Adverse events (AEs) were divided into 3 categories: AEs at the treatment site (or skin reactions within the treated part of the axilla); procedure-related AEs (those that are the result of treatment, but not in the treated part of the axilla), and non-axillary AEs.
Dr. Pariser reported that at 4 weeks, 63.6% of patients in the active patch group versus 44.2% of those in the sham group improved to an HDSS score of 1 or 2 (P = .0332) and that 43.2% of those in the active patch group versus 16.3% of those in the sham group (P = .0107) achieved a 2-point or greater HDSS improvement. In addition, 9.1% of those in the active patch group achieved a 3-point improvement on the HDSS, compared with none in the sham group. “That’s an amazing improvement; you’re basically going from moderate or severe to none,” he commented.

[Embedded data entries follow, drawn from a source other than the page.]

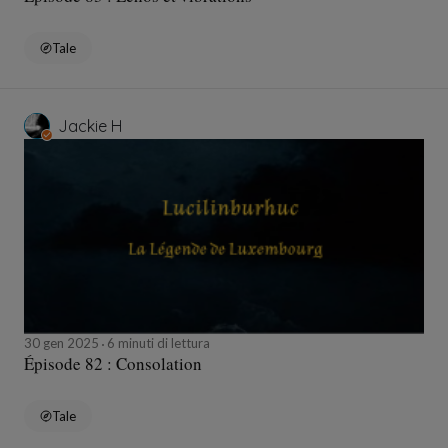
Tale
Jackie H
30 gen 2025
6 minuti di lettura
Épisode 82 : Consolation
Tale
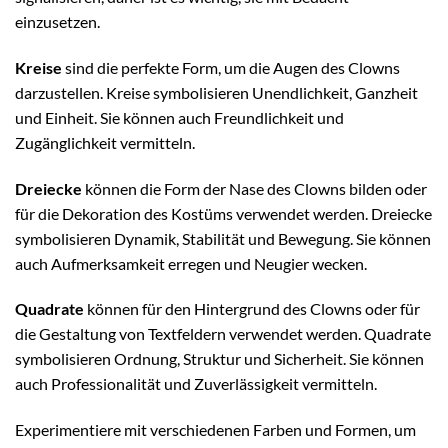
einzusetzen.
Kreise
sind die perfekte Form, um die Augen des Clowns
darzustellen. Kreise symbolisieren Unendlichkeit, Ganzheit
und Einheit. Sie können auch Freundlichkeit und
Zugänglichkeit vermitteln.
Dreiecke
können die Form der Nase des Clowns bilden oder
für die Dekoration des Kostüms verwendet werden. Dreiecke
symbolisieren Dynamik, Stabilität und Bewegung. Sie können
auch Aufmerksamkeit erregen und Neugier wecken.
Quadrate
können für den Hintergrund des Clowns oder für
die Gestaltung von Textfeldern verwendet werden. Quadrate
symbolisieren Ordnung, Struktur und Sicherheit. Sie können
auch Professionalität und Zuverlässigkeit vermitteln.
Experimentiere mit verschiedenen Farben und Formen, um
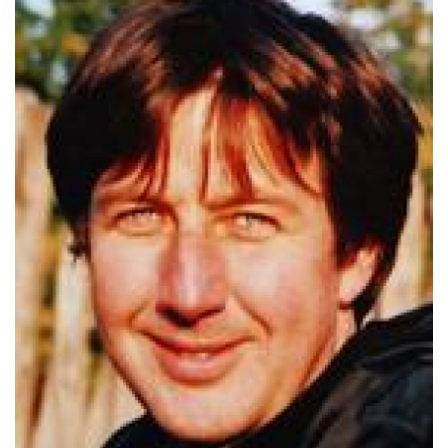
Pro zřizovatele
Konference Lepší škola
Kápézetka - průvodce pro zřizovatele
Klub zřizovatelů
O nás
O nás
Partneři a dárci
Kontakty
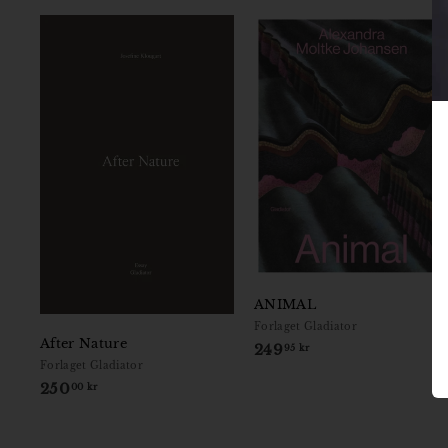
ANIMAL
Forlaget Gladiator
After Nature
249
2
95 kr
Forlaget Gladiator
4
250
2
00 kr
9
5
,
0
9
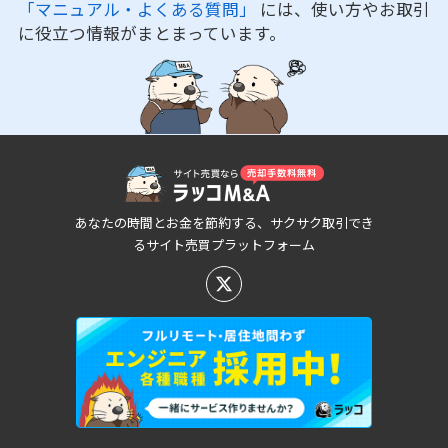
「マニュアル・よくある質問」
には、使い方やお取引
に役立つ情報がまとまっています。
あなたの時間とお金を節約する、サクサク取引でき
るサイト売買プラットフォーム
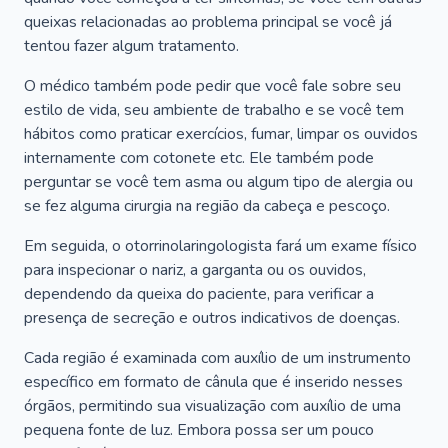
queixas relacionadas ao problema principal se você já
tentou fazer algum tratamento.
O médico também pode pedir que você fale sobre seu
estilo de vida, seu ambiente de trabalho e se você tem
hábitos como praticar exercícios, fumar, limpar os ouvidos
internamente com cotonete etc. Ele também pode
perguntar se você tem asma ou algum tipo de alergia ou
se fez alguma cirurgia na região da cabeça e pescoço.
Em seguida, o otorrinolaringologista fará um exame físico
para inspecionar o nariz, a garganta ou os ouvidos,
dependendo da queixa do paciente, para verificar a
presença de secreção e outros indicativos de doenças.
Cada região é examinada com auxílio de um instrumento
específico em formato de cânula que é inserido nesses
órgãos, permitindo sua visualização com auxílio de uma
pequena fonte de luz. Embora possa ser um pouco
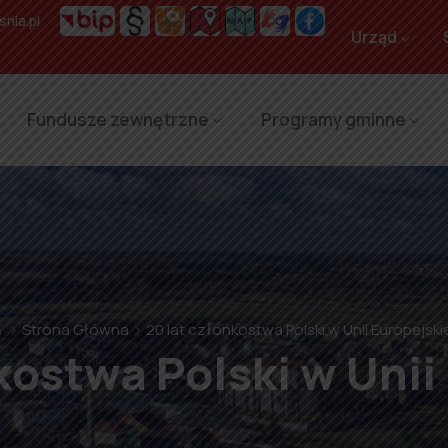
nia.pl
Urząd
Fundusze zewnętrzne
Programy gminne
⌂
Strona Główna
20 lat członkostwa Polski w Unii Europejski
kostwa Polski w Unii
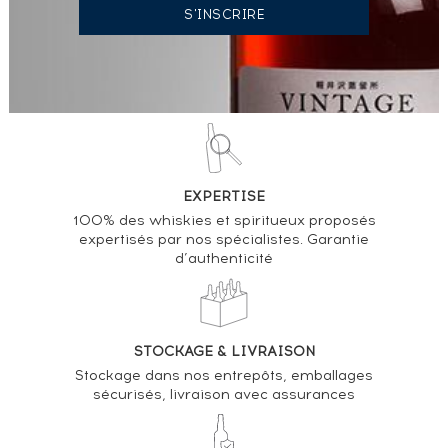
EXPERTISE
100% des whiskies et spiritueux proposés
expertisés par nos spécialistes. Garantie
d’authenticité
STOCKAGE & LIVRAISON
Stockage dans nos entrepôts, emballages
sécurisés, livraison avec assurances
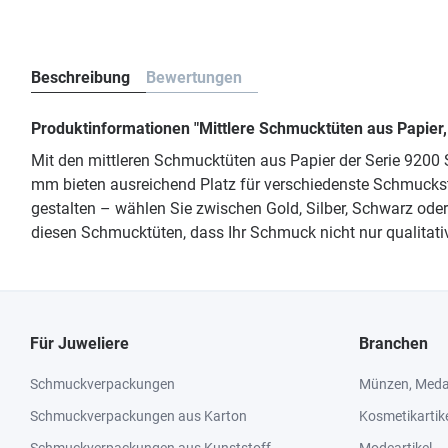
Beschreibung
Bewertungen
Produktinformationen "Mittlere Schmucktüten aus Papier
Mit den mittleren Schmucktüten aus Papier der Serie 920
mm bieten ausreichend Platz für verschiedenste Schmuckstü
gestalten – wählen Sie zwischen Gold, Silber, Schwarz od
diesen Schmucktüten, dass Ihr Schmuck nicht nur qualitativ 
Für Juweliere
Branchen
Schmuckverpackungen
Münzen, Medai
Schmuckverpackungen aus Karton
Kosmetikartik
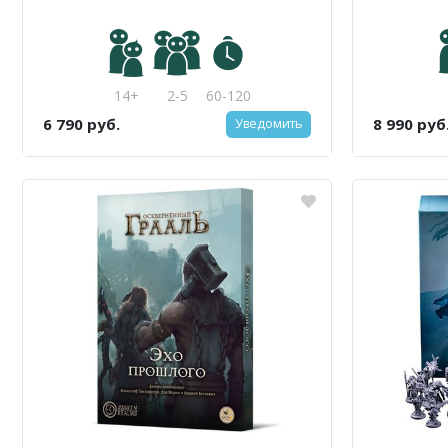
14+
2-5
60-120
6 790 руб.
8 990 руб
Уведомить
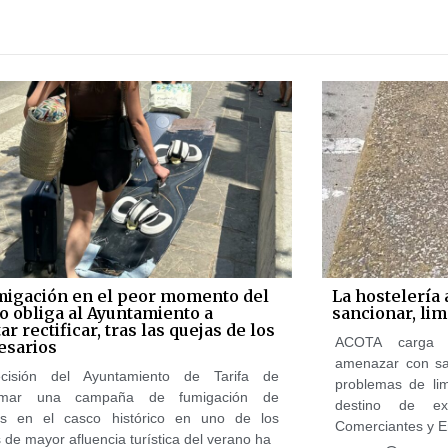
migación en el peor momento del
La hostelería 
o obliga al Ayuntamiento a
sancionar, li
ar rectificar, tras las quejas de los
ACOTA carga c
sarios
amenazar con san
cisión del Ayuntamiento de Tarifa de
problemas de lim
amar una campaña de fumigación de
destino de ex
os en el casco histórico en uno de los
Comerciantes y E
 de mayor afluencia turística del verano ha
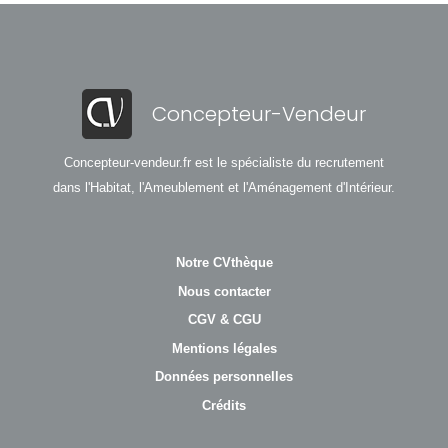
Concepteur-Vendeur
Concepteur-vendeur.fr est le spécialiste du recrutement
dans l'Habitat, l'Ameublement et l'Aménagement d'Intérieur.
Notre CVthèque
Nous contacter
CGV & CGU
Mentions légales
Données personnelles
Crédits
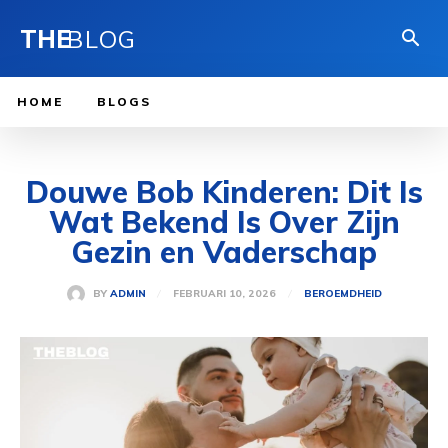
THE
BLOG
HOME
BLOGS
Douwe Bob Kinderen: Dit Is
Wat Bekend Is Over Zijn
Gezin en Vaderschap
FEBRUARI 10, 2026
BY
ADMIN
BEROEMDHEID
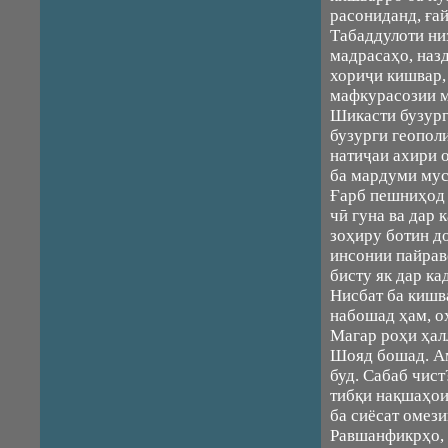
расониданд, ға
Табаддулоти ни
мадрасаҳо, наз
хориҷи кишвар,
мафкурасозии м
Шикасти бузург
бузурги геополи
натиҷаи ахири о
ба мардуми мус
Ғарб пешниҳод 
чӣ гуна ва дар 
зоҳиру ботин д
инсонии пайрав
бисту як дар ка
Нисбат ба киш
набошад ҳам, о
Магар роҳи ҳал
Шояд бошад. Ам
буд. Сабаб чис
тибқи нақшаҳои
ба сиёсат омез
Равшанфикрҳо, 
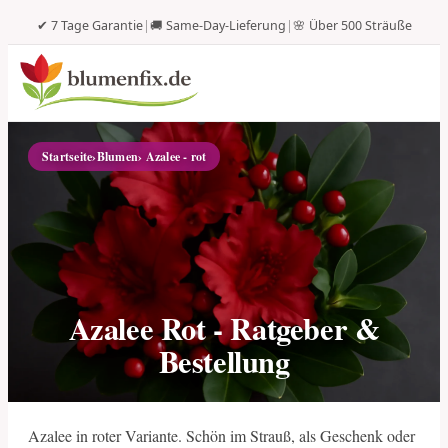
✔ 7 Tage Garantie
|
🚚 Same-Day-Lieferung
|
🌸 Über 500 Sträuße
Startseite
›
Blumen
› Azalee - rot
Azalee Rot - Ratgeber &
Bestellung
Azalee in roter Variante. Schön im Strauß, als Geschenk oder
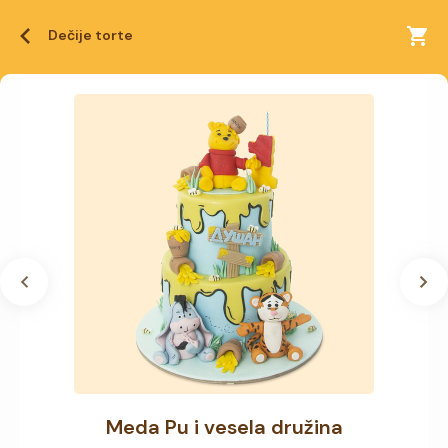
Dečije torte
Meda Pu i vesela družina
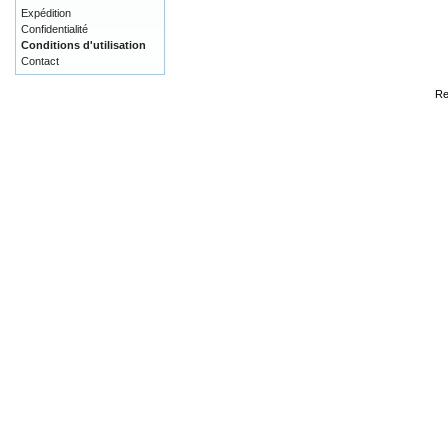
Expédition
Confidentialité
Conditions d'utilisation
Contact
Re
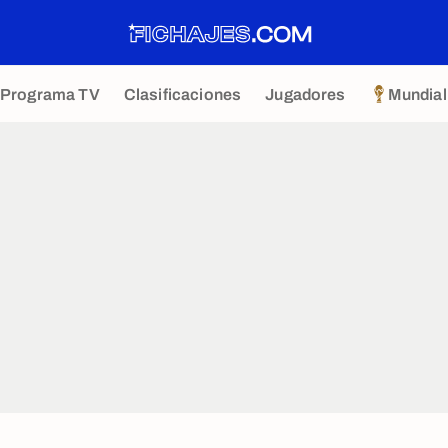
Programa TV
Clasificaciones
Jugadores
Mundial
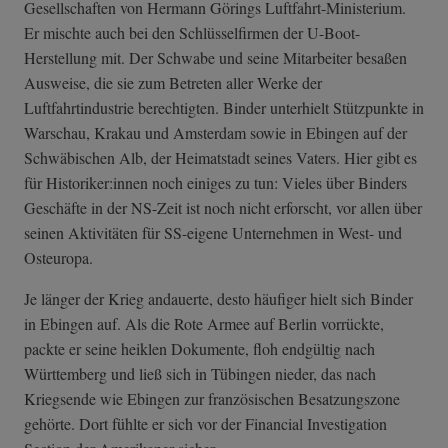
Gesellschaften von Hermann Görings Luftfahrt-Ministerium.
Er mischte auch bei den Schlüsselfirmen der U-Boot-
Herstellung mit. Der Schwabe und seine Mitarbeiter besaßen
Ausweise, die sie zum Betreten aller Werke der
Luftfahrtindustrie berechtigten. Binder unterhielt Stützpunkte in
Warschau, Krakau und Amsterdam sowie in Ebingen auf der
Schwäbischen Alb, der Heimatstadt seines Vaters. Hier gibt es
für Historiker:innen noch einiges zu tun: Vieles über Binders
Geschäfte in der NS-Zeit ist noch nicht erforscht, vor allen über
seinen Aktivitäten für SS-eigene Unternehmen in West- und
Osteuropa.
Je länger der Krieg andauerte, desto häufiger hielt sich Binder
in Ebingen auf. Als die Rote Armee auf Berlin vorrückte,
packte er seine heiklen Dokumente, floh endgültig nach
Württemberg und ließ sich in Tübingen nieder, das nach
Kriegsende wie Ebingen zur französischen Besatzungszone
gehörte. Dort fühlte er sich vor der Financial Investigation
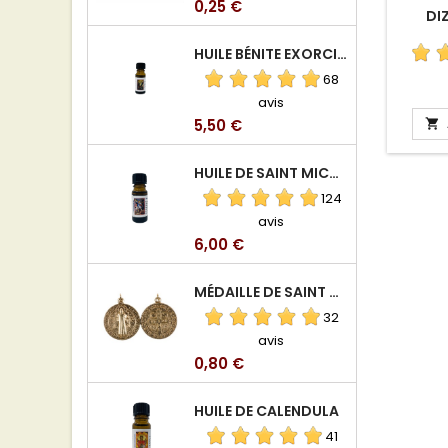
Prix
0,25 €
DIZ
HUILE BÉNITE EXORCISÉE
68
avis
Prix
5,50 €

HUILE DE SAINT MICHEL ARCHANGE
124
avis
Prix
6,00 €
MÉDAILLE DE SAINT BENOIT EN ALUMINIUM
32
avis
Prix
0,80 €
HUILE DE CALENDULA
41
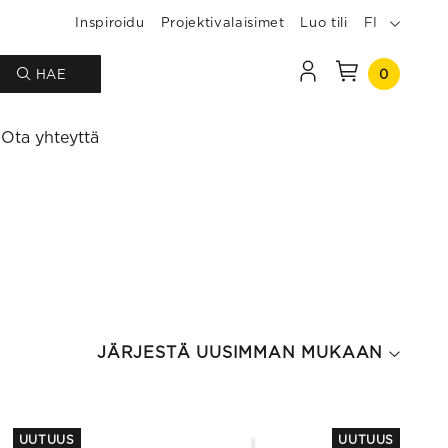
Inspiroidu
Projektivalaisimet
Luo tili
FI
0
HAE
Ota yhteyttä
UUTUUS
UUTUUS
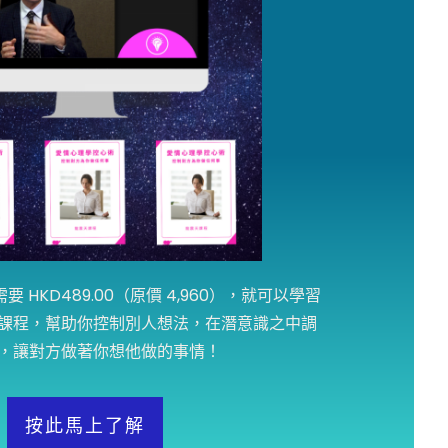
 HKD489.00（原價 4,960），就可以學習
課程，幫助你控制別人想法，在潛意識之中調
，讓對方做著你想他做的事情！
按此馬上了解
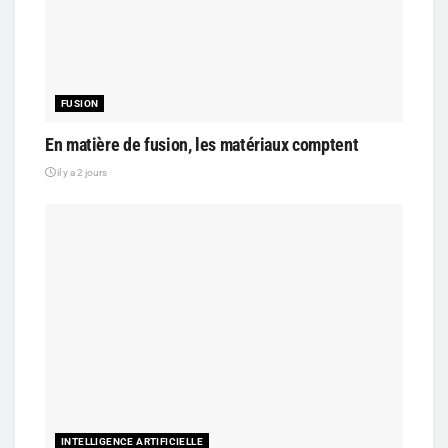
FUSION
En matière de fusion, les matériaux comptent
il y a 2 jours
INTELLIGENCE ARTIFICIELLE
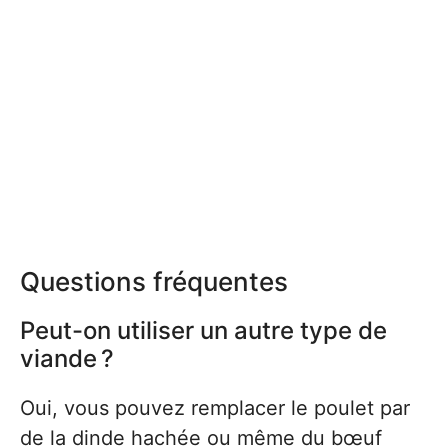
Questions fréquentes
Peut-on utiliser un autre type de
viande ?
Oui, vous pouvez remplacer le poulet par
de la dinde hachée ou même du bœuf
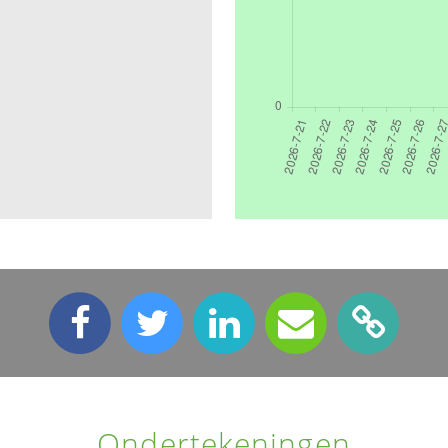
Ondertekeningen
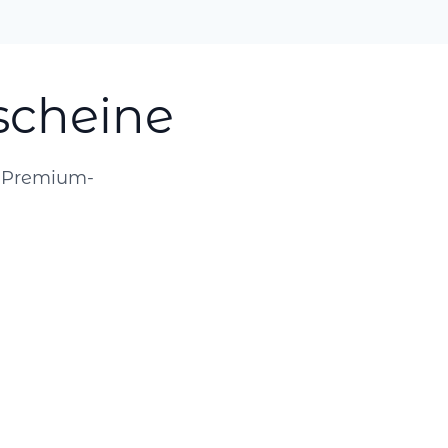
scheine
r Premium-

In other findings, 60.5% of patients in the active patch group showed at least a 50% reduction in GSP, compared with 32.6% of those in the sham group (P = .0102), with mean reductions of 57.3 mg/5min and 18.2 mg/5min, respectively (P = .0036). As for quality-of-life outcome scores, bother associated with hyperhidrosis was reduced by 1.52 points in active versus 0.61 in sham subjects (P = .0005), while impact was reduced by 1.44 in active versus 0.57 in sham subjects (P = .0004).
A total of 13 patients in the active patch group experienced AEs at the treatment site, including six with erythema; four with erosion; two with burning, itching or stinging; and one with underarm odor. “The two procedure-related AEs in the TAT-treated group were compensatory sweating and irritant contact dermatitis due to the adhesive,” said Dr. Pariser said.
Most adverse events resolved in fewer than 2 weeks, and all were mild to moderate. No serious adverse events occurred. Only five adverse events occurred in the sham group.
The TAT patch is currently undergoing review by the Food and Drug Administration, and according to Dr. Pariser, no other body sites have been treated with the device.
Adam Friedman, MD, professor and chair of dermatology at George Washington University, Washington, who was asked to comment on the study, characterized hyperhidrosis as “an exceedingly common medical condition that is commonly overlooked even though it has a tremendous burden on quality of life. I should know, as both someone who manages a large cohort of these patients but also as someone who suffers from it.”
Treatment options “have historically been limited, many of which are off-label and some which are difficult to access due to cost and/or duration/frequency of treatment,” added Dr. Friedman, who was not involved with the study. “The TAT patch offers a new, targeted, in-office, practical procedure-based approach to treat primary axillary hyperhidrosis. Innovation is certainly welcomed and needed, and I am curious to see how this technology is employed in practice once approved.”
The device is being developed by Candesant Biomedical. Dr. Pariser disclosed that he is a consultant or investigator for Bickel Biotechnology, Biofrontera AG, Bristol Myers Squibb, Celgene Corporation, Novartis Pharmaceuticals, Pfizer, Regeneron, and Sanofi.
Dr. Friedman reported having no relevant disclosures.